Actual cost - Standard cost = Direct materials price variance
$92,690 - $92,100 = $590 unfavorable

Similarly, since the actual quantity of raw materials used (18,500 lbs) is greater than the standard quantity of raw materials allowed (18,400 lbs), there is an unfavorable direct materials quantity variance. The amount of the unfavorable variance is calculated as follows:

Actual quantity - Standard quantity = Direct materials quantity variance
18,500 lbs - 18,400 lbs = 100 lbs unfavorable

The cost of the raw materials used in production is calculated as follows:

Actual quantity x Actual cost = Actual cost of raw materials used
18,500 lbs x $4.70 = $86,950

Since the actual cost of raw materials used in production is greater than the standard cost of raw materials used in production, there is an unfavorable direct materials usage variance.
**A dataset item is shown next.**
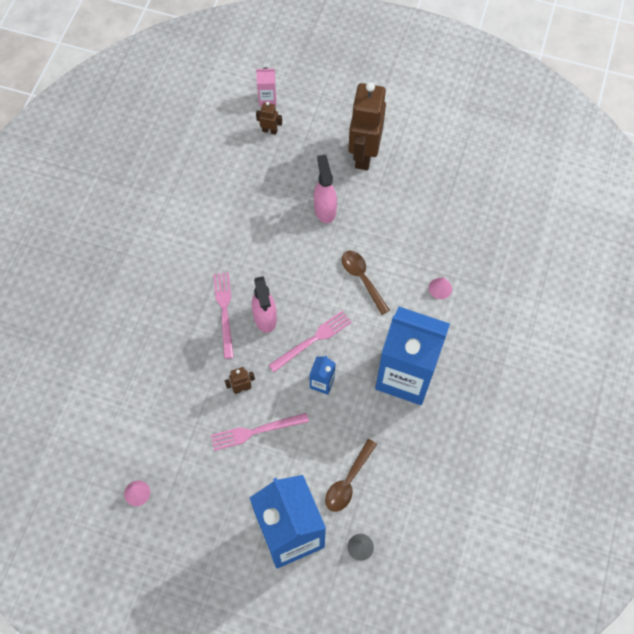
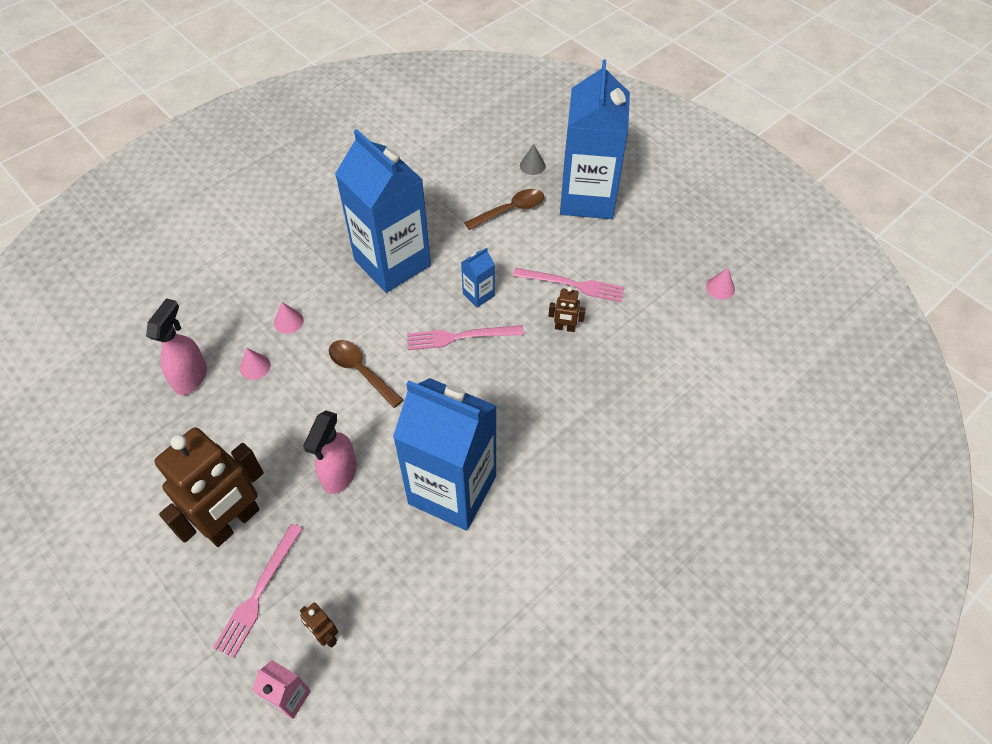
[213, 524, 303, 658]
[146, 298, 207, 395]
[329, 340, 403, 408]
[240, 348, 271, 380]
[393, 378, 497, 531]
The amount of the unfavorable variance is calculated as follows:

Actual cost - Standard cost = Direct materials usage variance
$86,950 - ($92,100 + $590) = $5,540 unfavorable

Therefore, the Raw Materials inventory account will decrease by the actual cost of raw materials used in production ($86,950), which is less than the standard cost of raw materials used in production, resulting in an unfavorable variance of ($5,540).

Thus, the correct answer is D, ($101,750).